_Entries taken from a collection_.
☆ ☆ ☆ ☆ ☆

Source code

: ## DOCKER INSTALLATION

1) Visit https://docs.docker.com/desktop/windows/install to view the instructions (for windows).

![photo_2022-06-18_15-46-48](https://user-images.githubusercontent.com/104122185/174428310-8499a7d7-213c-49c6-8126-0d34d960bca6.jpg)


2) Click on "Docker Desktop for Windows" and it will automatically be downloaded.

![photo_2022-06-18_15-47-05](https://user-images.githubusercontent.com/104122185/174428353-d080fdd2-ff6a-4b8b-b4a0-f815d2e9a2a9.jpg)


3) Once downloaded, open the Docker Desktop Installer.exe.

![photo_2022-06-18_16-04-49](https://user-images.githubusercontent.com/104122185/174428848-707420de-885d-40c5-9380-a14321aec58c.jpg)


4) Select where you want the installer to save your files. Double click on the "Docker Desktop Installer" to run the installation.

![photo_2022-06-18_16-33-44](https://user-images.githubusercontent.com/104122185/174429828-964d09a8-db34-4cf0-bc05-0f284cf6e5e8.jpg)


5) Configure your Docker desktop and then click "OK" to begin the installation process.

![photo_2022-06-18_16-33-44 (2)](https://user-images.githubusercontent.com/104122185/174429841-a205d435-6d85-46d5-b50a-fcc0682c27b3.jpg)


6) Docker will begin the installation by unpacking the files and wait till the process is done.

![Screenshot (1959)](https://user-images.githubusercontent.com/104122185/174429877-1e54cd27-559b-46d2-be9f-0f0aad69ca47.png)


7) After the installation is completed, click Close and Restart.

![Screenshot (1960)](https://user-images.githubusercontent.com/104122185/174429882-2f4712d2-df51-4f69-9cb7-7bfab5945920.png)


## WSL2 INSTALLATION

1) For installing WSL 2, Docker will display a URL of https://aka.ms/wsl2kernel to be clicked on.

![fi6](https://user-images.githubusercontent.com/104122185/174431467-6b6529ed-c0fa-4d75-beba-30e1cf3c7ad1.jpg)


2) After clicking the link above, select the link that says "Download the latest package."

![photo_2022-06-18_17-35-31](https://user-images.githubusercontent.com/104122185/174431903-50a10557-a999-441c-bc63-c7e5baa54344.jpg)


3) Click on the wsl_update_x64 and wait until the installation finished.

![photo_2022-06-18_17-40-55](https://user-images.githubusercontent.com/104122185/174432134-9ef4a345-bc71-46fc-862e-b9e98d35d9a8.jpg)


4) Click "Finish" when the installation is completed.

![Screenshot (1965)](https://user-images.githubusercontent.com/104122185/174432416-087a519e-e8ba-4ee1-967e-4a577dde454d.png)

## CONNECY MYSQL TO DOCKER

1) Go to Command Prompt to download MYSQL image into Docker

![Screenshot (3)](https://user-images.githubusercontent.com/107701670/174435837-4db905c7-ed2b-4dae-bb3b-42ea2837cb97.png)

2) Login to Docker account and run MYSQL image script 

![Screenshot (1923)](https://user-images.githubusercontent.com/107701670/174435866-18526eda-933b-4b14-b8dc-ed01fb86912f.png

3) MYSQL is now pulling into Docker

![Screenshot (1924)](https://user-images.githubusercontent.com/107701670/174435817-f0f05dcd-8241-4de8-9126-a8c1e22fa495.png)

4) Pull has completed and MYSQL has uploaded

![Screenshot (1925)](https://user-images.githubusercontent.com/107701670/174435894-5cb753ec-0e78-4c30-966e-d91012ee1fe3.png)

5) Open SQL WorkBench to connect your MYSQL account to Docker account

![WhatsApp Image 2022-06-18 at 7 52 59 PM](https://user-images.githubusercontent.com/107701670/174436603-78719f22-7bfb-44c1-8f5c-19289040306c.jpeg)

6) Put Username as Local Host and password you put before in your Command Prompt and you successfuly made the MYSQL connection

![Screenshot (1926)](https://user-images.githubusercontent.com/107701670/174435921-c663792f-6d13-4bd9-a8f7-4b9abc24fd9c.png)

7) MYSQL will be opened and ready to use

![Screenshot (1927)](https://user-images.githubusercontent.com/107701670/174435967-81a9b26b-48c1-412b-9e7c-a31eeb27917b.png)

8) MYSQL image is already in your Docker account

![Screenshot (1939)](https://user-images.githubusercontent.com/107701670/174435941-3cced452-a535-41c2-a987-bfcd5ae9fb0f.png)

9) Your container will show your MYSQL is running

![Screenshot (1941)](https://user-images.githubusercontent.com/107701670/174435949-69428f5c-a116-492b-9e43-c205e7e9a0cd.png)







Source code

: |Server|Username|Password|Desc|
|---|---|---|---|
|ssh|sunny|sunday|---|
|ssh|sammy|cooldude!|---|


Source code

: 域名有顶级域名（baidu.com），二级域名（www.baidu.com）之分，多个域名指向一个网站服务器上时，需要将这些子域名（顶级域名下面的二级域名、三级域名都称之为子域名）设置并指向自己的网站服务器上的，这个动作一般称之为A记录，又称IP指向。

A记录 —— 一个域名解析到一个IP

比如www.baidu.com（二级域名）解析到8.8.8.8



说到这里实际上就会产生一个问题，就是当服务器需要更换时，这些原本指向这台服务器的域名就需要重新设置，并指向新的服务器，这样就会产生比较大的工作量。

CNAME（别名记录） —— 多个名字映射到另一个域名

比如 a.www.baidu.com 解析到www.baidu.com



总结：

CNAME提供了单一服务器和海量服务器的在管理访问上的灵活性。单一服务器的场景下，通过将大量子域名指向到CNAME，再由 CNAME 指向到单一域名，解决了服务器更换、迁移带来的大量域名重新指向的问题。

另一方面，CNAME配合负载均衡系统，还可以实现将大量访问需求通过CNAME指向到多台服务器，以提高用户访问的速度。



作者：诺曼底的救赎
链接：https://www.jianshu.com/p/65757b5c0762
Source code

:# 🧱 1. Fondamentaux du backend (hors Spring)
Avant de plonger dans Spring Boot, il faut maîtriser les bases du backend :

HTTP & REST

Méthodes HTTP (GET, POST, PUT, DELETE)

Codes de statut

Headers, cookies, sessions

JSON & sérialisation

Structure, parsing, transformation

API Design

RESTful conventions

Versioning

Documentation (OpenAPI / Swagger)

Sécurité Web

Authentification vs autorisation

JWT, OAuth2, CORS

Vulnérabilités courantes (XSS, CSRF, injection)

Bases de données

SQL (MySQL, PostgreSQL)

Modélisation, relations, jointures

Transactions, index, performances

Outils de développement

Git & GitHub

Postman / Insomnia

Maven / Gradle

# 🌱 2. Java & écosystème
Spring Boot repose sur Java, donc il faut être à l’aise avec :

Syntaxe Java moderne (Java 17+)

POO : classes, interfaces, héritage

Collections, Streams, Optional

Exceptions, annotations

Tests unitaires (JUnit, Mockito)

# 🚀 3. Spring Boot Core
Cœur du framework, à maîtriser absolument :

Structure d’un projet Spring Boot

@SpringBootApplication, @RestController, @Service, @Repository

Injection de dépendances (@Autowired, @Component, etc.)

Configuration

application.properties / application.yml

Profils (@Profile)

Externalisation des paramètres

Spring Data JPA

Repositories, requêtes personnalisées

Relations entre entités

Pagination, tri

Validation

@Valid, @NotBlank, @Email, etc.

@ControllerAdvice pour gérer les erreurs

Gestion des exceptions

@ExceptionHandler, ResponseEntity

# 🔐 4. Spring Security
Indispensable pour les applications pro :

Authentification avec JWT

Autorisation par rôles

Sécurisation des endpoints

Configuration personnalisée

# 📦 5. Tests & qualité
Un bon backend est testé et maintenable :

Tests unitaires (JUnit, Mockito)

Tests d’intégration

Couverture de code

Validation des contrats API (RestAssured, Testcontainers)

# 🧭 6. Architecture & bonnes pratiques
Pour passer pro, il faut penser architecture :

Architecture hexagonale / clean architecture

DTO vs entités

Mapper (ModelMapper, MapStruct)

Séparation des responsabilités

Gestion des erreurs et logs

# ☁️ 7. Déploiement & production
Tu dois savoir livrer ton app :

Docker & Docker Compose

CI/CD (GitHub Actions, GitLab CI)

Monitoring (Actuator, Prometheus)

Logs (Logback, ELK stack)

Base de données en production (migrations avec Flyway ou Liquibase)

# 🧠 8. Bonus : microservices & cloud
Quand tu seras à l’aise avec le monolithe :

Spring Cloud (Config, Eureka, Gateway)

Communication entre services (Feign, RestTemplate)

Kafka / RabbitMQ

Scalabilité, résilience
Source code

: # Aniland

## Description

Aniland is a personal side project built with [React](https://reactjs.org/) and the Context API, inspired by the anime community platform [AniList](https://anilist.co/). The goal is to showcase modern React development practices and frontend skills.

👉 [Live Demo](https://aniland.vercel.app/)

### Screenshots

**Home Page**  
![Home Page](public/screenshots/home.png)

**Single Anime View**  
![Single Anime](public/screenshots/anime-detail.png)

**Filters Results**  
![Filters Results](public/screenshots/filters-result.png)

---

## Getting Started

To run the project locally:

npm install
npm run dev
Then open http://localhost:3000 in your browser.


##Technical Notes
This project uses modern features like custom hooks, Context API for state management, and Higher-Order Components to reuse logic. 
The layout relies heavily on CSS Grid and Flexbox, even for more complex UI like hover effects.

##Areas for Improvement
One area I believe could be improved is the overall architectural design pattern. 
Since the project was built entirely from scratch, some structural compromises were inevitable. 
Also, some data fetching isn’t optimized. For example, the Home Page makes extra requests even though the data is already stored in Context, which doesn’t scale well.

☆ ☆ ☆ ☆ ☆

_Your objective_. Using the records above, restate word for word the lines from the one with "CI/CD (GitHub Actions, GitLab CI)" through the one with "Quand tu seras", both included.

_Reply to the task_.
CI/CD (GitHub Actions, GitLab CI)

Monitoring (Actuator, Prometheus)

Logs (Logback, ELK stack)

Base de données en production (migrations avec Flyway ou Liquibase)

# 🧠 8. Bonus : microservices & cloud
Quand tu seras à l’aise avec le monolithe :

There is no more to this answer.